Industrial robot arms are designed to operate with a range of motion that mimics or is similar to the human arm. As mentioned above, there are many different types of robots and a robotic arm must have at least three axes to be considered industrial. Industrial robots can have ten or more axes, but the most common ones used in manufacturing consist of four to six. The number of axes a robot has determines the degrees of freedom or how much range of motion it will be capable of. The more axes a robot has, the greater its range of motion. Six-axis robots are the most popular for manufacturing since their range of motion is the most similar to a human’s. The FANUC R2000ib is one of the most widely deployed six-axis robots.
The majority of robotic arms feature a single arm design that is connected to a rotating base, this design is what is referred to as an articulated robot. Articulated robot arms consist of a shoulder, elbow, forearm, and wrist joints. Robot arms are built to be incredibly durable, being made of either steel or iron for the ability to tolerate hazardous conditions or heavy lifting applications. The robot wrist attaches to the end-effector, which is the tooling that interacts directly with workpieces. End-effectors will vary based upon the application type. Since the FANUC 120ic is used for robotic welding, a welding torch will be fitted to its wrist. While a gripper will be integrated with the Motoman HP20 for material handling.
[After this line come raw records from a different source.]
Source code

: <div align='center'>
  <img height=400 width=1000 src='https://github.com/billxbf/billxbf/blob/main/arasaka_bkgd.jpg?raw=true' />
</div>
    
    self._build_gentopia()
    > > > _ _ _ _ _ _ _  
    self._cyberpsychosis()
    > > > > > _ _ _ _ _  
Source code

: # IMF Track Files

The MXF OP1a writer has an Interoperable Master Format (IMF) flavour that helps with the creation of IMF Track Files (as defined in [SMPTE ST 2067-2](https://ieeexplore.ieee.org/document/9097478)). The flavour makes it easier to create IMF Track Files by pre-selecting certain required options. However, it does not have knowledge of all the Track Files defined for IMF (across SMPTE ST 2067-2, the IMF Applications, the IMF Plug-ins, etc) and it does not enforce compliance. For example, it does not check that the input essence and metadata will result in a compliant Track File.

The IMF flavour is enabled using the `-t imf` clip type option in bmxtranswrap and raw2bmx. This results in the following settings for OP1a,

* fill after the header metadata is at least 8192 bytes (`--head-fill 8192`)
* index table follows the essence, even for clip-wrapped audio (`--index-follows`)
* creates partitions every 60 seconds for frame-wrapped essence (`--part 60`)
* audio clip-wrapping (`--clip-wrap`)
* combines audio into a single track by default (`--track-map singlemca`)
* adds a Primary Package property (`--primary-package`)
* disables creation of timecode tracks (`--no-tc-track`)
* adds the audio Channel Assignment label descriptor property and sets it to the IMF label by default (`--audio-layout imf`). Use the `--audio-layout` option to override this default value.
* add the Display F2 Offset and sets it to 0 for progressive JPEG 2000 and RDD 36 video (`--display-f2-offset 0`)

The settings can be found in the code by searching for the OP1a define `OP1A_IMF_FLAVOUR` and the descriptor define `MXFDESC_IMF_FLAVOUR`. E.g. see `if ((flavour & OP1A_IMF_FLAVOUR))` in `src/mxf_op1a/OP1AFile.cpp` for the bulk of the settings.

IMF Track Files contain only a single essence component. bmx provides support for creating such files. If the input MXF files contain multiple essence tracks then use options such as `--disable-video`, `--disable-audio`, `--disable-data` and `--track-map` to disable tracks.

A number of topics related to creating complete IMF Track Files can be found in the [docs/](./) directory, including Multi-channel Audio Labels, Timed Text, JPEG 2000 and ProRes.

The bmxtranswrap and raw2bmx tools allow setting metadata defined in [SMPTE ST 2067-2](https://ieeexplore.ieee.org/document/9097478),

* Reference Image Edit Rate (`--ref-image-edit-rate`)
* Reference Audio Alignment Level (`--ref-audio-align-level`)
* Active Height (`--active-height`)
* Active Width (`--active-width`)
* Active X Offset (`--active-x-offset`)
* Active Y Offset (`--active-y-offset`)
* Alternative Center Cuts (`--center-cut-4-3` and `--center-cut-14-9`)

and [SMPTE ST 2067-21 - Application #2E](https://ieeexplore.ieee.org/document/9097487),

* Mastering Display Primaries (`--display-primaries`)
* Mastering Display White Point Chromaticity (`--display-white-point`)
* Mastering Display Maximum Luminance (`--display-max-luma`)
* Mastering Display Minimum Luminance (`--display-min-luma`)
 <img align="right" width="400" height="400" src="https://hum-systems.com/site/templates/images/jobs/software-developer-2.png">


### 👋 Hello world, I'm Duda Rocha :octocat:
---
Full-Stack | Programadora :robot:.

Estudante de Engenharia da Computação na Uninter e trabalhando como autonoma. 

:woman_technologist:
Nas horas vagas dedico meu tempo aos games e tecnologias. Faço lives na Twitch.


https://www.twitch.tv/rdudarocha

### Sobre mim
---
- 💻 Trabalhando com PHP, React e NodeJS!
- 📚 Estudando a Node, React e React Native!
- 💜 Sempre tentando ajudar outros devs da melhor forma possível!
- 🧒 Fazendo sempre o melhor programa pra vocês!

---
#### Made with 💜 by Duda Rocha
There are other variations of industrial robot arms besides articulated ones that are used in manufacturing. Dual arm robots feature two arms that extend from either side of the robot’s body. These provide double the number of axes. While delta robots feature three parallel joint arms that extend downward and connect to a single EOAT. Cartesian robots feature a single robotic arm that is mounted to a robotic track system.
The use of industrial robot arms has been steadily growing year after year. Robot arms are precise, accurate, and agile. Through automation with industrial robot armsproductivity is increased, product quality is improved, cycle times are reduced, and costs are cut. Manufacturing processes are streamlined resulting in an overall efficient production line.